Atlassian's CEO argues against the death of per-seat pricing. He states that customers dislike the unpredictability of consumption models, and value-based models are too hard to measure accurately. This practical friction ensures simpler, predictable pricing will persist.

Pure value-based pricing (e.g., per seat) fails for AI products due to unpredictable token costs from power users. Vercel's SVP of Product advises a hybrid model: one metric aligned with value (like seats) and another aligned with cost (like token usage) to ensure profitability.

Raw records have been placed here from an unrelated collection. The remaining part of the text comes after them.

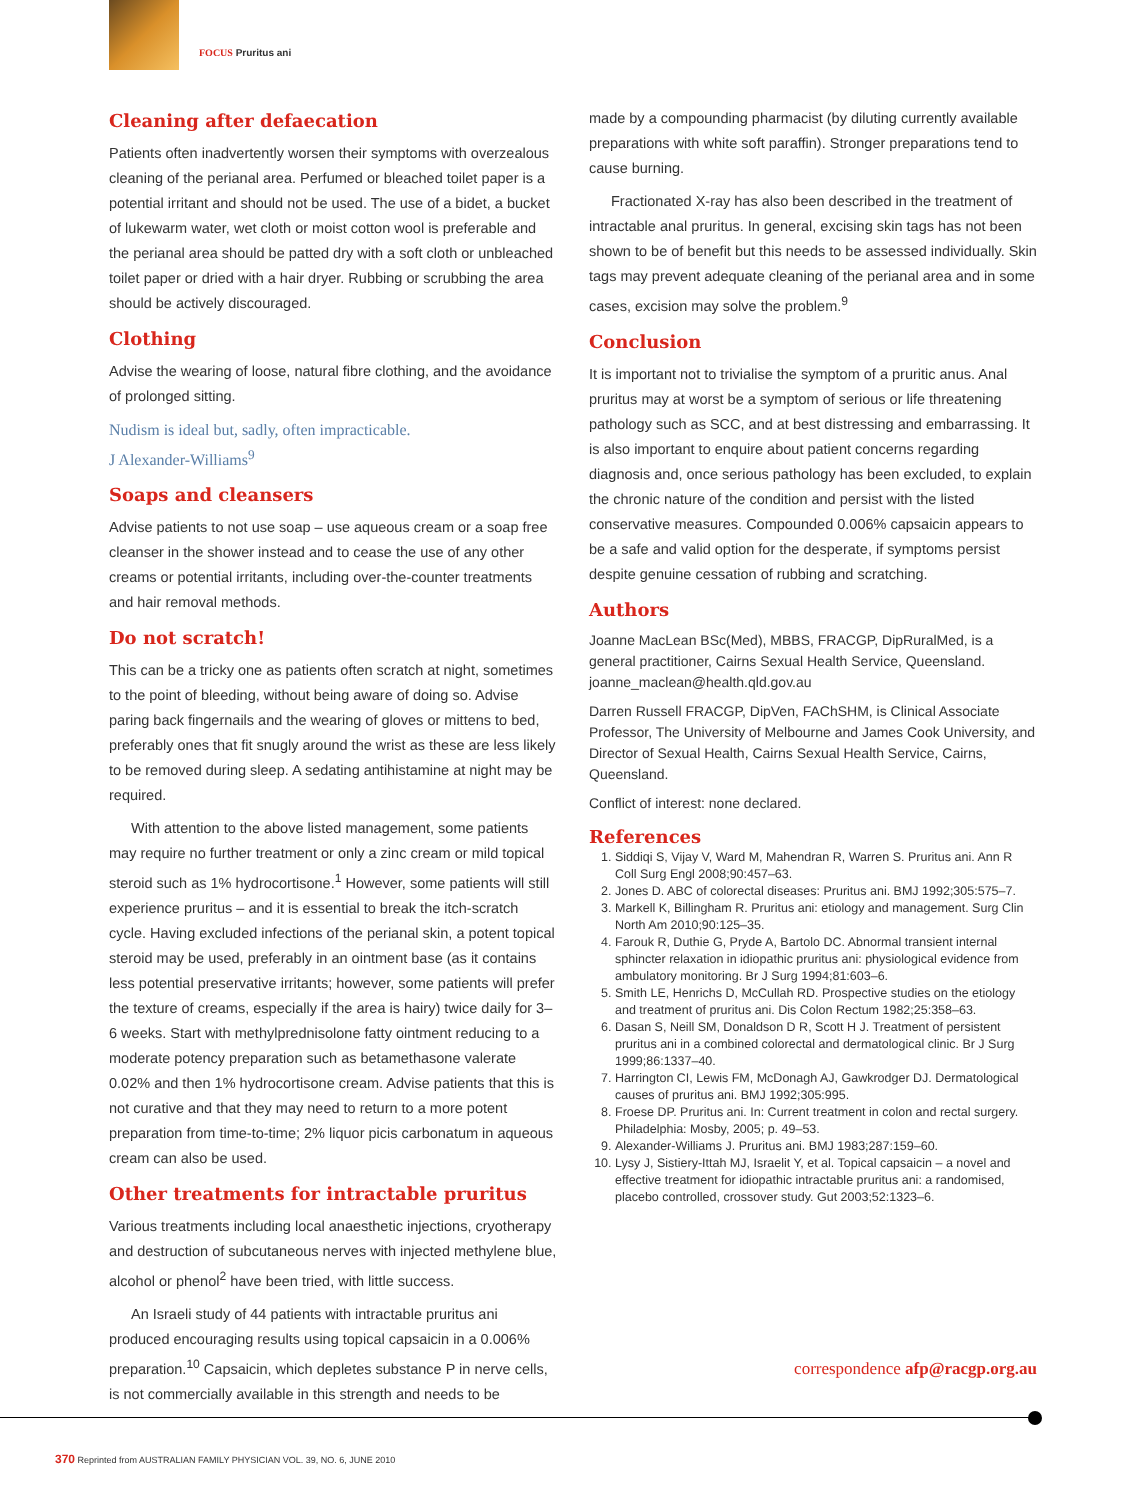FOCUS Pruritus ani
Cleaning after defaecation
Patients often inadvertently worsen their symptoms with overzealous cleaning of the perianal area. Perfumed or bleached toilet paper is a potential irritant and should not be used. The use of a bidet, a bucket of lukewarm water, wet cloth or moist cotton wool is preferable and the perianal area should be patted dry with a soft cloth or unbleached toilet paper or dried with a hair dryer. Rubbing or scrubbing the area should be actively discouraged.
Clothing
Advise the wearing of loose, natural fibre clothing, and the avoidance of prolonged sitting.
Nudism is ideal but, sadly, often impracticable.
J Alexander-Williams<sup>9</sup>
Soaps and cleansers
Advise patients to not use soap – use aqueous cream or a soap free cleanser in the shower instead and to cease the use of any other creams or potential irritants, including over-the-counter treatments and hair removal methods.
Do not scratch!
This can be a tricky one as patients often scratch at night, sometimes to the point of bleeding, without being aware of doing so. Advise paring back fingernails and the wearing of gloves or mittens to bed, preferably ones that fit snugly around the wrist as these are less likely to be removed during sleep. A sedating antihistamine at night may be required.
With attention to the above listed management, some patients may require no further treatment or only a zinc cream or mild topical steroid such as 1% hydrocortisone.<sup>1</sup> However, some patients will still experience pruritus – and it is essential to break the itch-scratch cycle. Having excluded infections of the perianal skin, a potent topical steroid may be used, preferably in an ointment base (as it contains less potential preservative irritants; however, some patients will prefer the texture of creams, especially if the area is hairy) twice daily for 3–6 weeks. Start with methylprednisolone fatty ointment reducing to a moderate potency preparation such as betamethasone valerate 0.02% and then 1% hydrocortisone cream. Advise patients that this is not curative and that they may need to return to a more potent preparation from time-to-time; 2% liquor picis carbonatum in aqueous cream can also be used.
Other treatments for intractable pruritus
Various treatments including local anaesthetic injections, cryotherapy and destruction of subcutaneous nerves with injected methylene blue, alcohol or phenol<sup>2</sup> have been tried, with little success.
An Israeli study of 44 patients with intractable pruritus ani produced encouraging results using topical capsaicin in a 0.006% preparation.<sup>10</sup> Capsaicin, which depletes substance P in nerve cells, is not commercially available in this strength and needs to be
made by a compounding pharmacist (by diluting currently available preparations with white soft paraffin). Stronger preparations tend to cause burning.
Fractionated X-ray has also been described in the treatment of intractable anal pruritus. In general, excising skin tags has not been shown to be of benefit but this needs to be assessed individually. Skin tags may prevent adequate cleaning of the perianal area and in some cases, excision may solve the problem.<sup>9</sup>
Conclusion
It is important not to trivialise the symptom of a pruritic anus. Anal pruritus may at worst be a symptom of serious or life threatening pathology such as SCC, and at best distressing and embarrassing. It is also important to enquire about patient concerns regarding diagnosis and, once serious pathology has been excluded, to explain the chronic nature of the condition and persist with the listed conservative measures. Compounded 0.006% capsaicin appears to be a safe and valid option for the desperate, if symptoms persist despite genuine cessation of rubbing and scratching.
Authors
Joanne MacLean BSc(Med), MBBS, FRACGP, DipRuralMed, is a general practitioner, Cairns Sexual Health Service, Queensland. joanne_maclean@health.qld.gov.au
Darren Russell FRACGP, DipVen, FAChSHM, is Clinical Associate Professor, The University of Melbourne and James Cook University, and Director of Sexual Health, Cairns Sexual Health Service, Cairns, Queensland.
Conflict of interest: none declared.
References
1. Siddiqi S, Vijay V, Ward M, Mahendran R, Warren S. Pruritus ani. Ann R Coll Surg Engl 2008;90:457–63.
2. Jones D. ABC of colorectal diseases: Pruritus ani. BMJ 1992;305:575–7.
3. Markell K, Billingham R. Pruritus ani: etiology and management. Surg Clin North Am 2010;90:125–35.
4. Farouk R, Duthie G, Pryde A, Bartolo DC. Abnormal transient internal sphincter relaxation in idiopathic pruritus ani: physiological evidence from ambulatory monitoring. Br J Surg 1994;81:603–6.
5. Smith LE, Henrichs D, McCullah RD. Prospective studies on the etiology and treatment of pruritus ani. Dis Colon Rectum 1982;25:358–63.
6. Dasan S, Neill SM, Donaldson D R, Scott H J. Treatment of persistent pruritus ani in a combined colorectal and dermatological clinic. Br J Surg 1999;86:1337–40.
7. Harrington CI, Lewis FM, McDonagh AJ, Gawkrodger DJ. Dermatological causes of pruritus ani. BMJ 1992;305:995.
8. Froese DP. Pruritus ani. In: Current treatment in colon and rectal surgery. Philadelphia: Mosby, 2005; p. 49–53.
9. Alexander-Williams J. Pruritus ani. BMJ 1983;287:159–60.
10. Lysy J, Sistiery-Ittah MJ, Israelit Y, et al. Topical capsaicin – a novel and effective treatment for idiopathic intractable pruritus ani: a randomised, placebo controlled, crossover study. Gut 2003;52:1323–6.
correspondence afp@racgp.org.au
370 Reprinted from AUSTRALIAN FAMILY PHYSICIAN VOL. 39, NO. 6, JUNE 2010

Warp's initial subscription model, offering a fixed number of AI credits, became unprofitable as heavy usage grew. They were forced to switch to a consumption-based model, trading user complaints for sustainable, margin-positive growth, a crucial lesson for pricing AI applications.

The dominant per-user-per-month SaaS business model is becoming obsolete for AI-native companies. The new standard is consumption or outcome-based pricing. Customers will pay for the specific task an AI completes or the value it generates, not for a seat license, fundamentally changing how software is sold.

The move away from seat-based licenses to consumption models for AI tools creates a new operational burden. Companies must now build governance models and teams to track usage at an individual employee level—like 'Bob in accounting'—to control unpredictable costs.

Beyond upfront pricing, sophisticated enterprise customers now demand cost certainty for consumption-based AI. They require vendors to provide transparent cost structures and protections for when usage inevitably scales, asking, 'What does the world look like when the flywheel actually spins?'

The shift to usage-based pricing for AI tools isn't just a revenue growth strategy. Enterprise vendors are adopting it to offset their own escalating cloud infrastructure costs, which scale directly with customer usage, thereby protecting their profit margins from their own suppliers.

AI startups often use traditional per-seat pricing to simplify purchasing for enterprise buyers. The CEO of Legora admits this is suboptimal for the vendor, as high LLM costs from power users can destroy margins. The shift to a more logical consumption-based model is currently blocked by the buyer's operational readiness, not the vendor's preference.

SaaS companies like HubSpot are shifting to credit-based pricing for AI features where costs are variable and opaque. This makes it nearly impossible for business leaders to budget for AI usage and operationalize new intelligent workflows effectively.